Stored data:
============
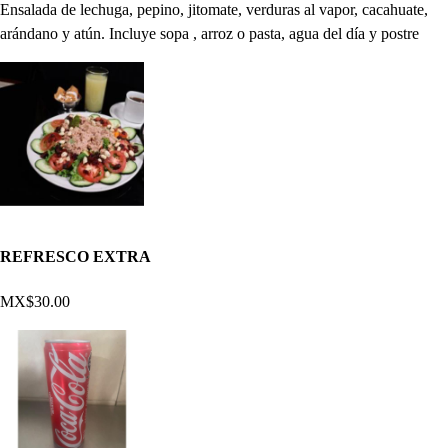
Ensalada de lechuga, pepino, jitomate, verduras al vapor, cacahuate,
arándano y atún. Incluye sopa , arroz o pasta, agua del día y postre
REFRESCO EXTRA
MX$30.00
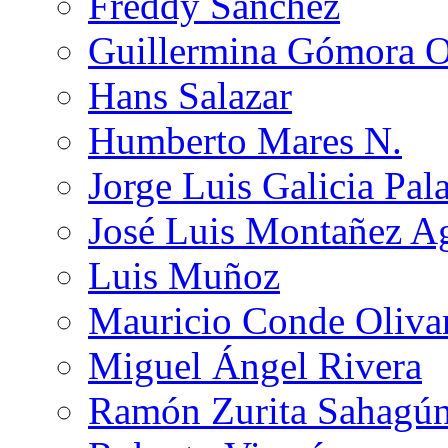
Freddy Sánchez
Guillermina Gómora 
Hans Salazar
Humberto Mares N.
Jorge Luis Galicia Pal
José Luis Montañez Ag
Luis Muñoz
Mauricio Conde Oliva
Miguel Ángel Rivera
Ramón Zurita Sahagú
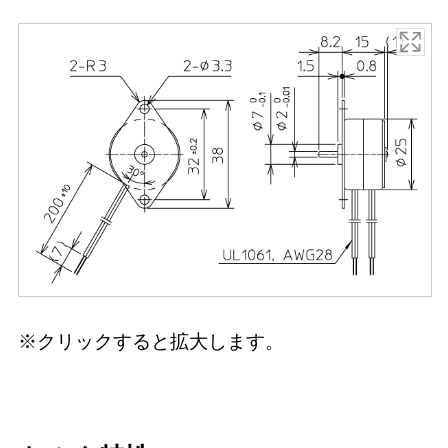
※クリックすると拡大します。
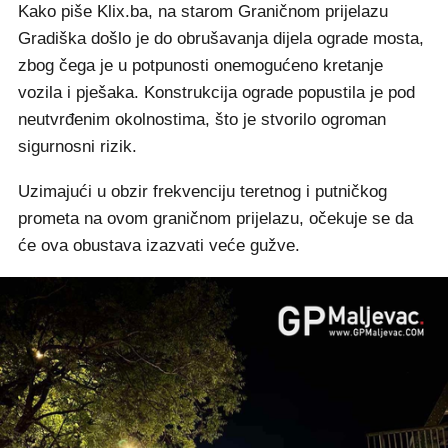
Kako piše Klix.ba, na starom Graničnom prijelazu
Gradiška došlo je do obrušavanja dijela ograde mosta,
zbog čega je u potpunosti onemogućeno kretanje
vozila i pješaka. Konstrukcija ograde popustila je pod
neutvrđenim okolnostima, što je stvorilo ogroman
sigurnosni rizik.
Uzimajući u obzir frekvenciju teretnog i putničkog
prometa na ovom graničnom prijelazu, očekuje se da
će ova obustava izazvati veće gužve.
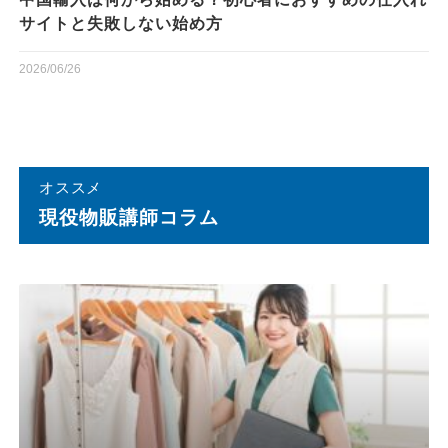
サイトと失敗しない始め方
2026/06/26
オススメ
現役物販講師コラム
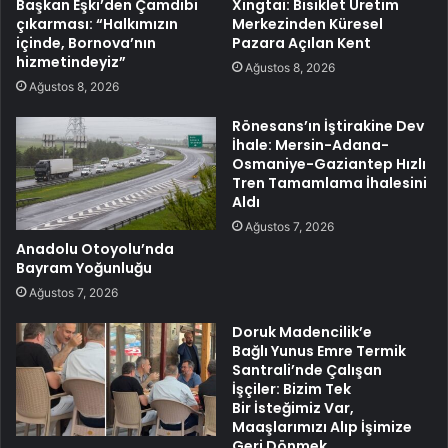
Başkan Eşki’den Çamdibi
Xingtai: Bisiklet Üretim
çıkarması: “Halkımızın
Merkezinden Küresel
içinde, Bornova’nın
Pazara Açılan Kent
hizmetindeyiz”
Ağustos 8, 2026
Ağustos 8, 2026
Rönesans’ın İştirakine Dev
İhale: Mersin-Adana-
Osmaniye-Gaziantep Hızlı
Tren Tamamlama İhalesini
Aldı
Ağustos 7, 2026
Anadolu Otoyolu’nda
Bayram Yoğunluğu
Ağustos 7, 2026
Doruk Madencilik’e
Bağlı Yunus Emre Termik
Santrali’nde Çalışan
İşçiler: Bizim Tek
Bir İsteğimiz Var,
Maaşlarımızı Alıp İşimize
Geri Dönmek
============
#### EXERCISE REQUIREMENTS
Count how many lines in the listing above contain the string "ograde", treating uppercase and lowercase as different. Reply with the number alone.

#### RESPONSE BELOW
2